Lucy McCormick: Triple Threat

Lucy McCormick
Soho Theatre Downstairs

Lucy McCormick
Lucy McCormick
Lucy McCormick

Since the Middle Ages or before, Easter has always been a time to present dramatic versions of events in the New Testament.

This completely uncharacterisable 70-minute performance by Lucy McCormick and her friends Ted and Sam, under the direction of Ursula Martinez, follows in that long tradition.

Having said that, it does subvert the original story to the extent that if ever its star were to welcome a visit from the Pope or the Archbishop of Canterbury (although that seems unlikely), the pair would almost certainly accuse her of blasphemy even if they had walked out long before the mayonnaise and chocolate spread started to flow.

In any event, The Gospel According to Lucy or, perhaps more accurately Lucy’s Passion is a truly remarkable piece of theatre, though it will offend and is unlikely to appeal to all.

However, viewers will know within the first minute whether it is for them or not.

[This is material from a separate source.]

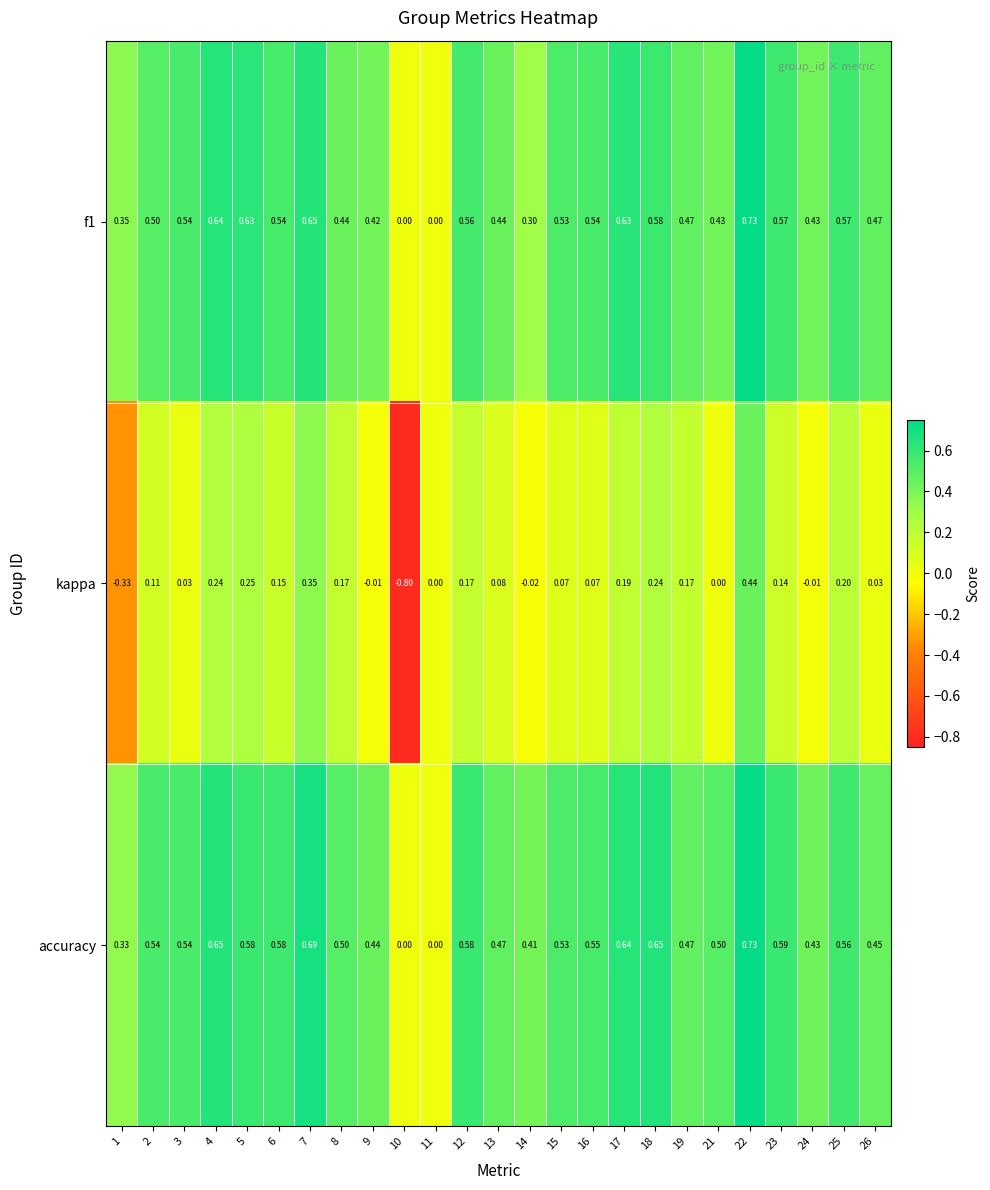

Which series has the widest spread of values?

kappa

By that stage, they will have discovered that Lucy McCormick is planning to play a series of Marys as well as the central figure during her brief re-telling of his story from Immaculate Conception to Resurrection.

They will also have watched her dumb efforts to determine that the purple “microphone” with which she is trying to communicate across the fourth wall in Soho’s Cabaret Bar Downstairs is actually a sex toy.

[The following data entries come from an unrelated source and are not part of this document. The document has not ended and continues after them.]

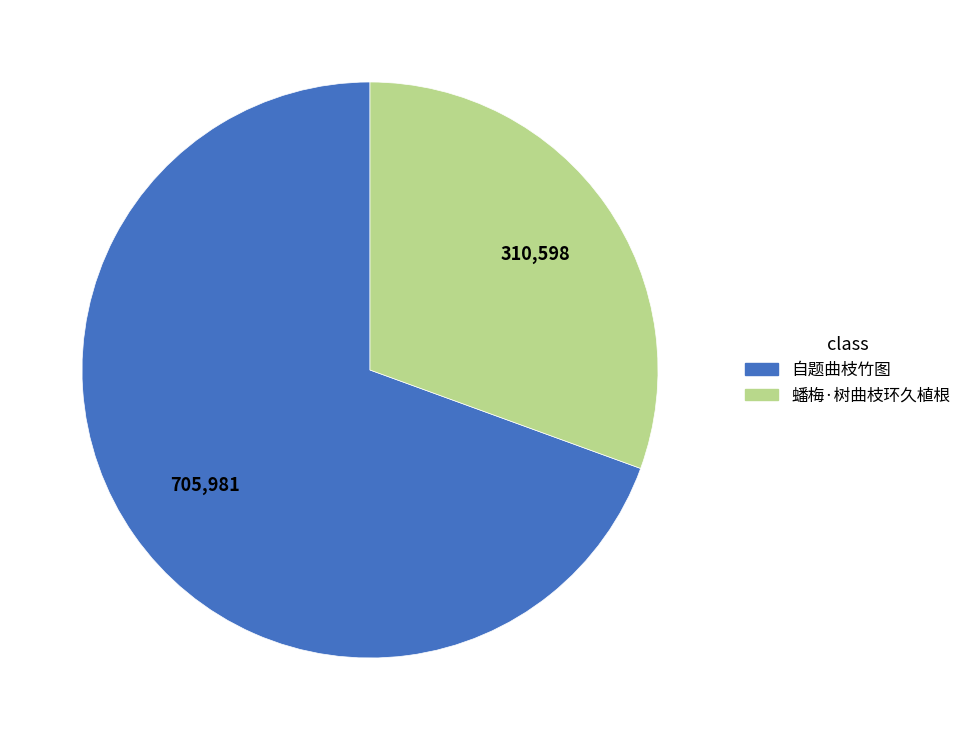

Is there any slice that represents more than half of the pie?

Yes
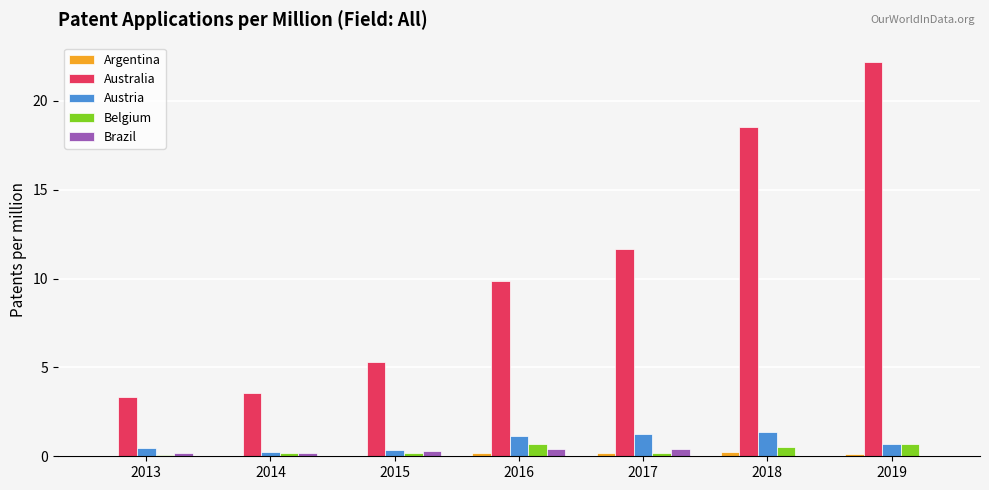

Which category has the highest value in the Australia series?

2019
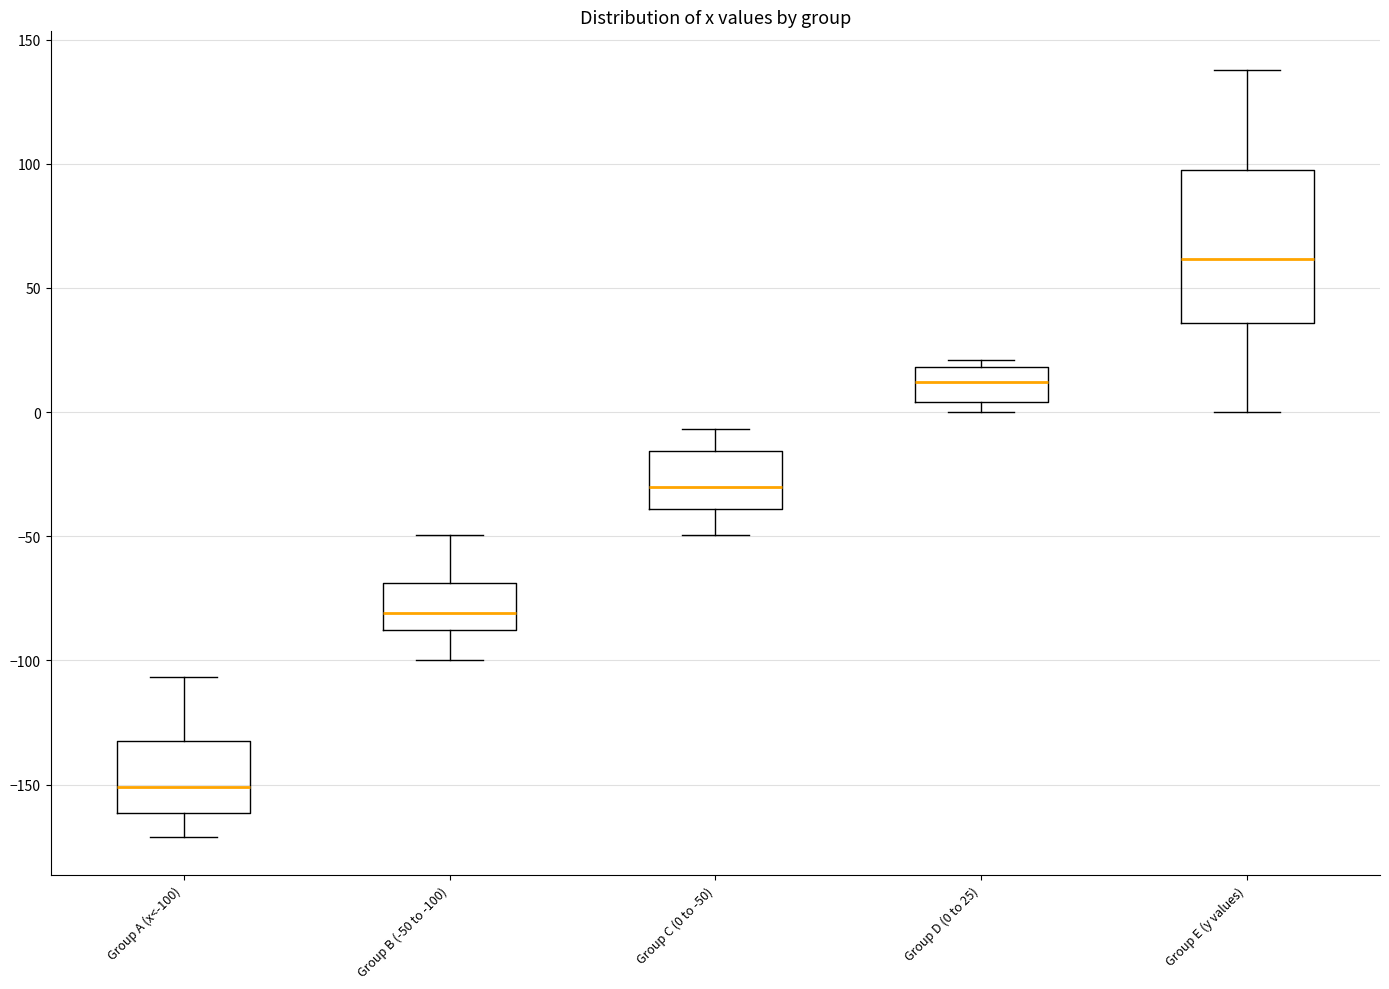

Where does the median line of the box for Group D (0 to 25) sit on the y-axis? The values are not printed on the chart, so give them approximately, as read against the axis.

10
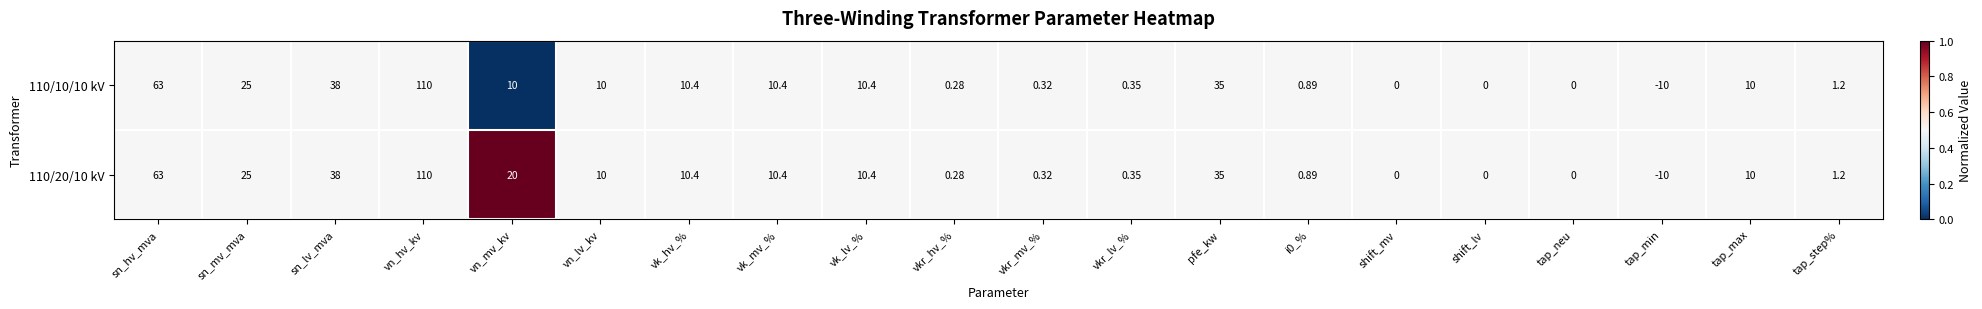

Where does the 110/20/10 kV series first go above 10?

sn_hv_mva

From that point onwards, Miss McCormick and her under-dressed, camp supporters flit around the holy story, depicting the events in a fashion that can best be described as explicitly erotic cabaret.

The title gets it right, since the diminutive lady with a northern accent can clearly act capably, she is sometimes funny although with an unfortunate habit of labouring what started out as a good moment, while her singing is more than serviceable and dance moves of the highest quality.

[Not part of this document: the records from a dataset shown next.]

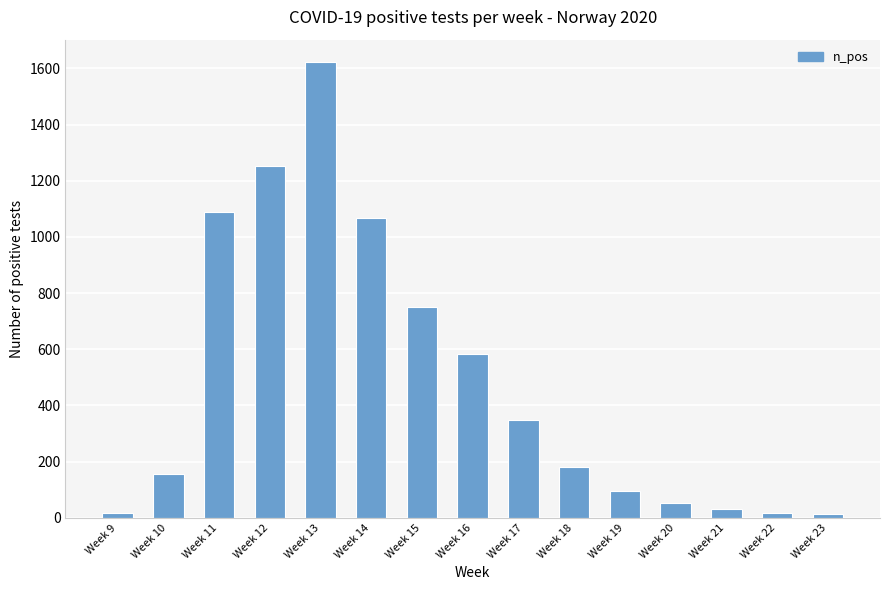

Is it true that the value at Week 20 is 52?

True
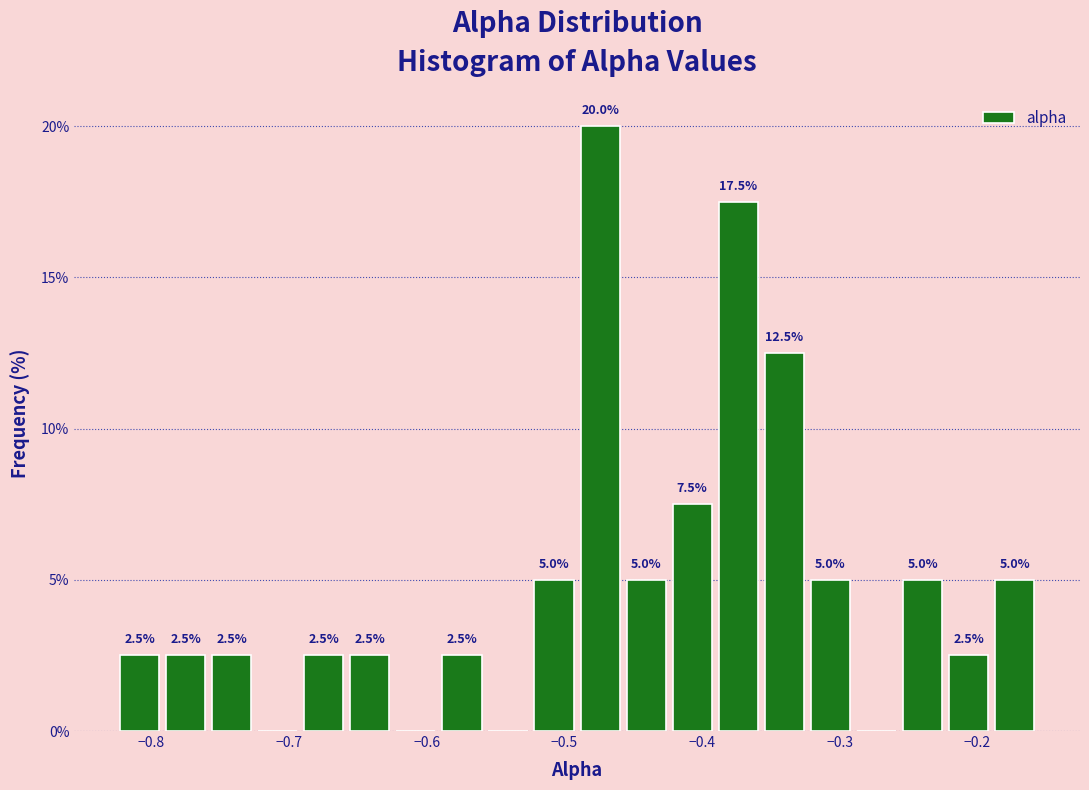

Read against the x-axis, roughly where is the centre of the tallest bar?

-0.47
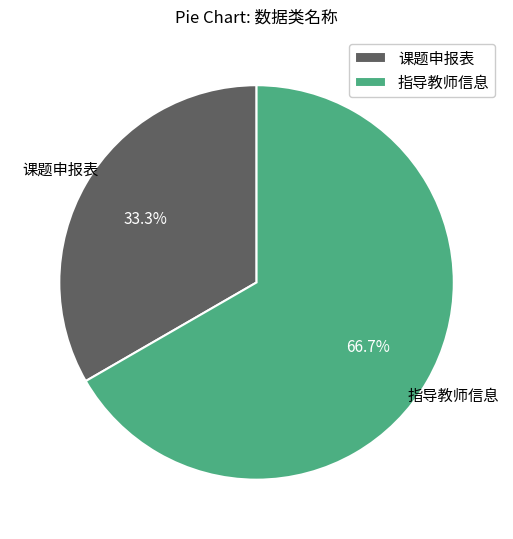

How many segments does this pie chart have?

2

However, any headline about this show would have to concentrate on the sex. At various points, a series of acts is simulated with the kind of reality rarely, if ever, seen on stage outside a sex club.

From the vibrating opening onwards, the raunch never leaves the show. It enhances the dances and leaves many voyeuristic audience members craning their necks to get a view of coupling on the floor in the centre of the aisle.

The peaks though are achieved first, when doubting Thomas is forced to verify the stigmata left by the nails of the cross, searching in some most extraordinary places to try and discover them, and when the Resurrection turns into a crowd surf long after the star has lost her far from fashionable Y-fronts.

While Lucy McCormick: Triple Threat is likely to be an acquired taste, it is genuinely novel, has proved popular in Edinburgh and London already and there is no doubt that the Soho audience on Maundy Thursday lapped up every minute of it.